▶ [TO DO]:
Please copy the text lines of all the entries below word for word, leaving out the pictures.
--*--
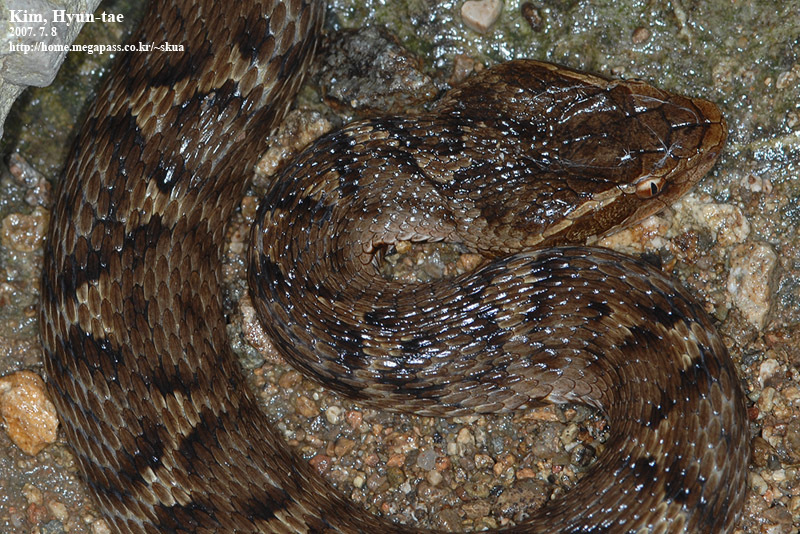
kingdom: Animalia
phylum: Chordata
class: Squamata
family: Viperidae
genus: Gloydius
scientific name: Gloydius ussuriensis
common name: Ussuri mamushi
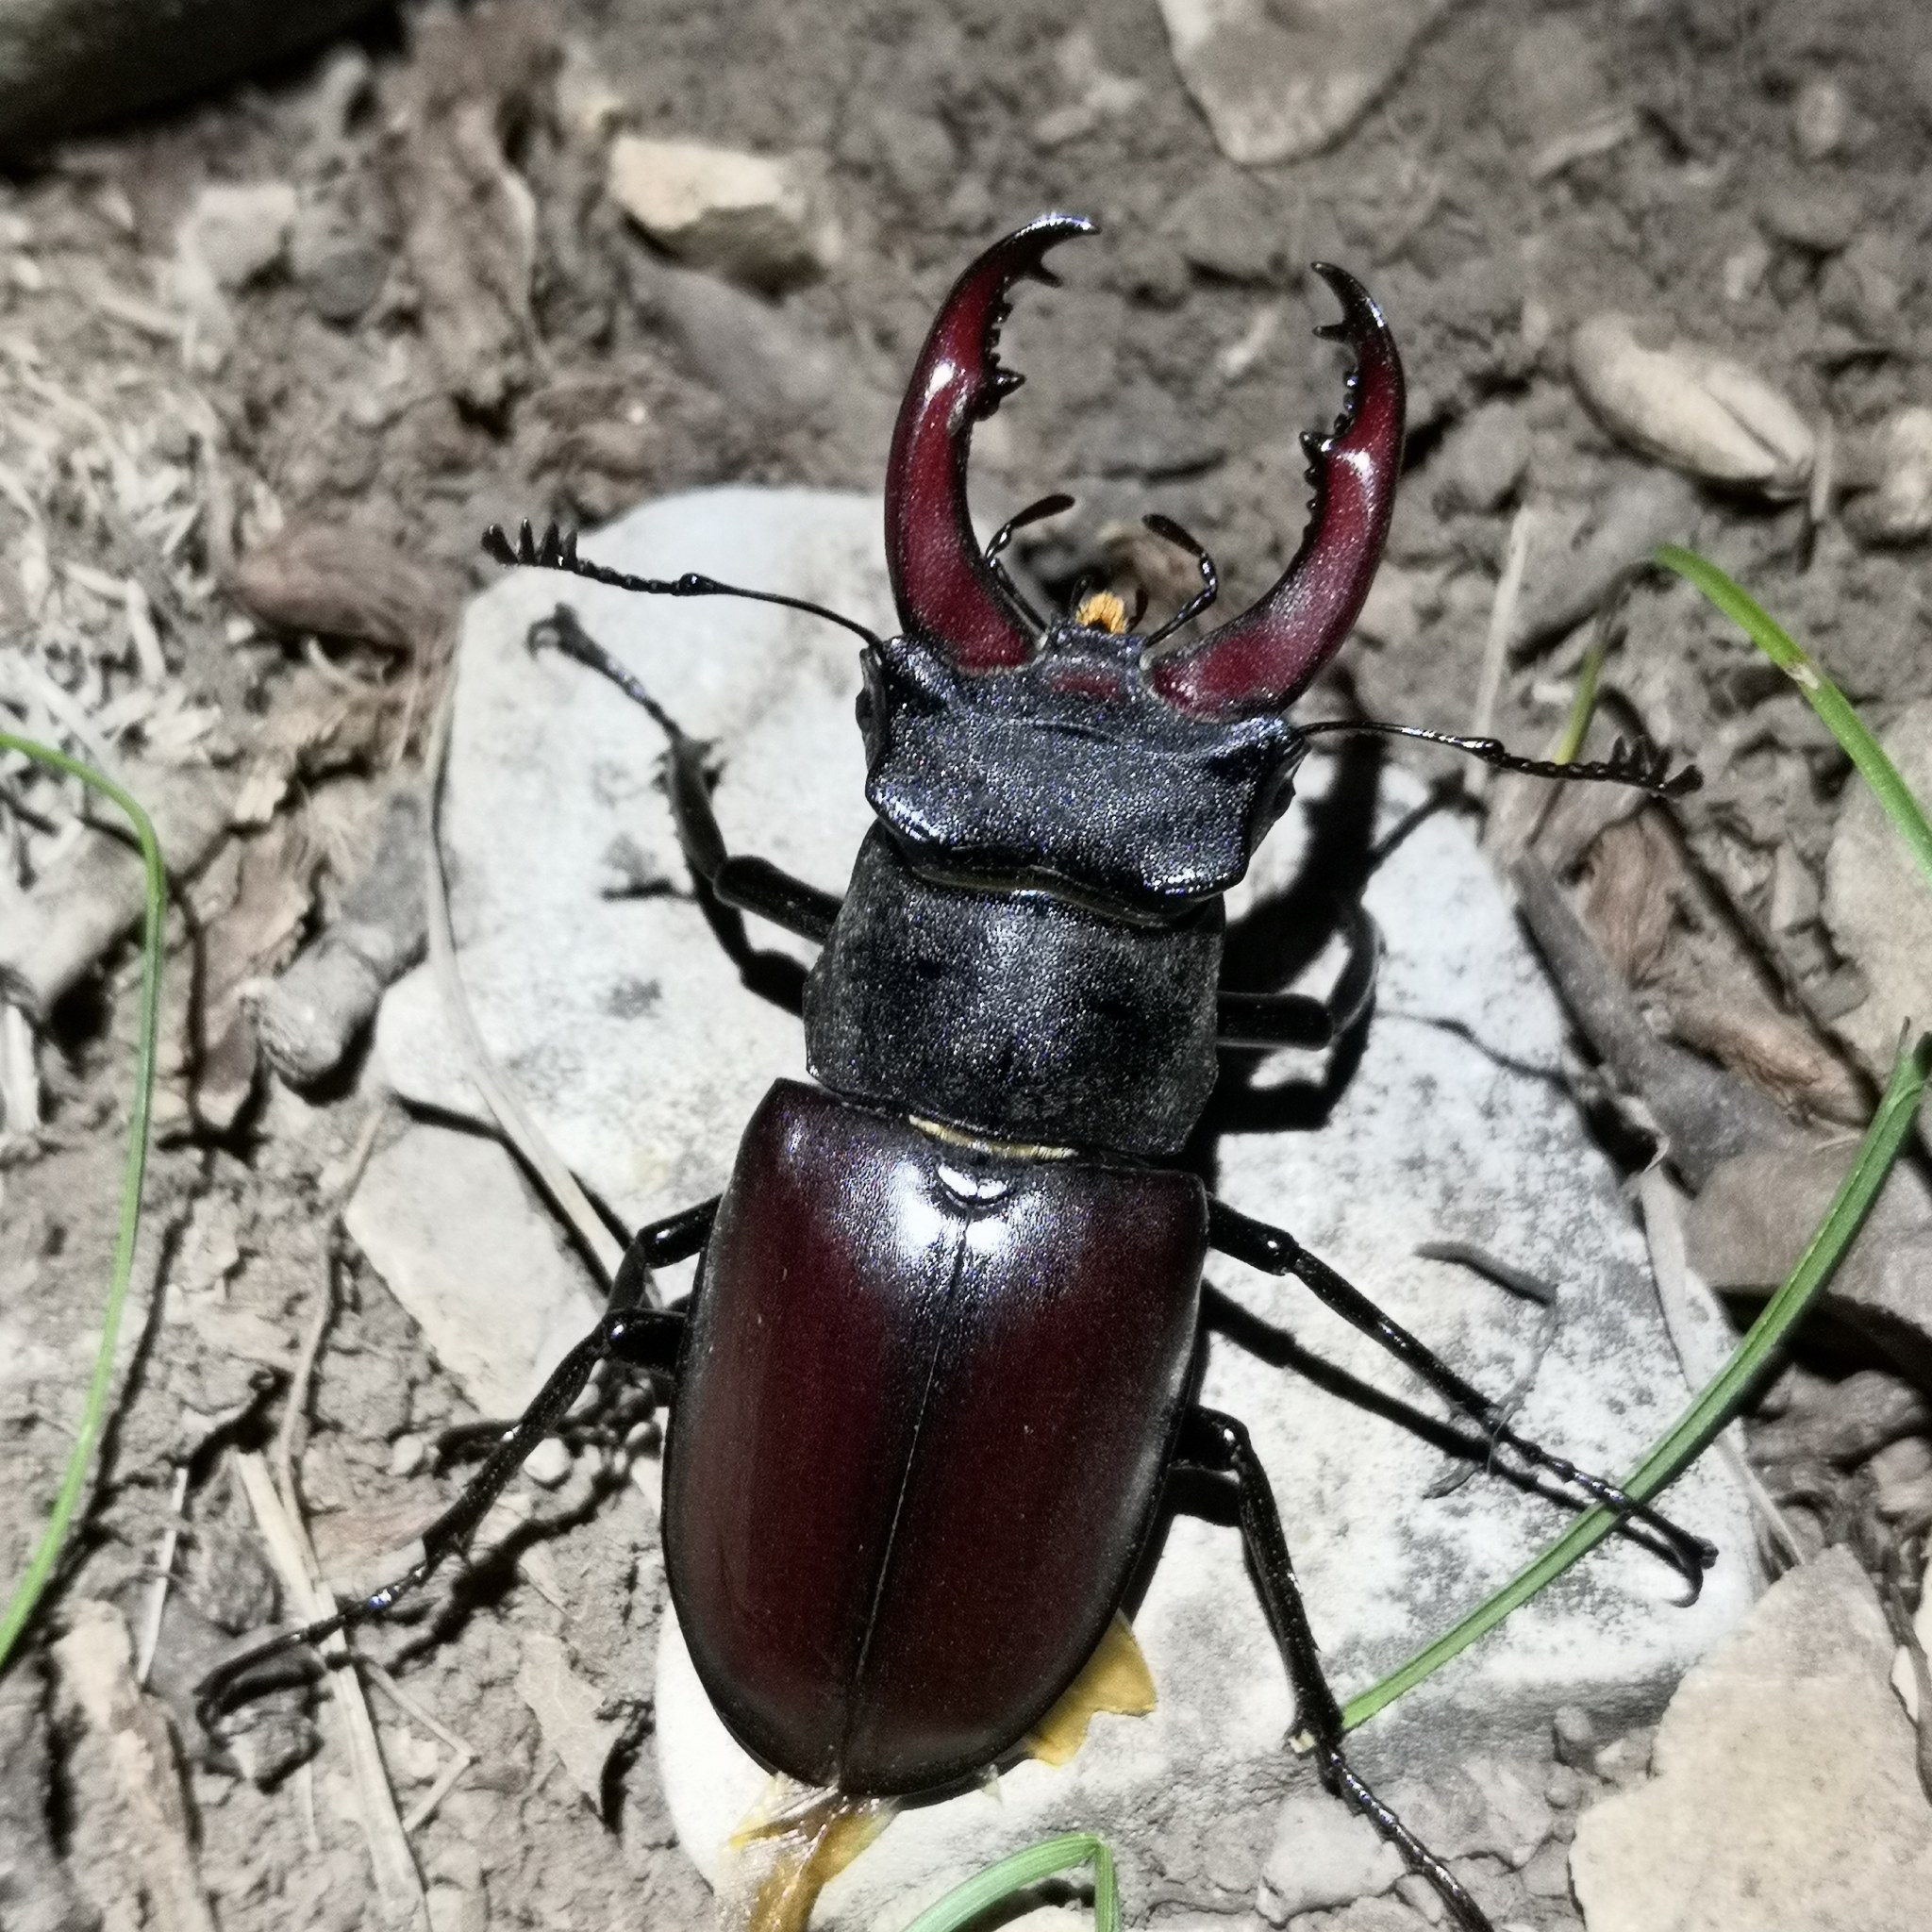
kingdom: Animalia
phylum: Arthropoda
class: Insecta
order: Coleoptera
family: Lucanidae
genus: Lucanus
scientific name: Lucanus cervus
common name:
--*--
▶ [TASK RESPONSE]:
kingdom: Animalia
phylum: Chordata
class: Squamata
family: Viperidae
genus: Gloydius
scientific name: Gloydius ussuriensis
common name: Ussuri mamushi
kingdom: Animalia
phylum: Arthropoda
class: Insecta
order: Coleoptera
family: Lucanidae
genus: Lucanus
scientific name: Lucanus cervus
common name:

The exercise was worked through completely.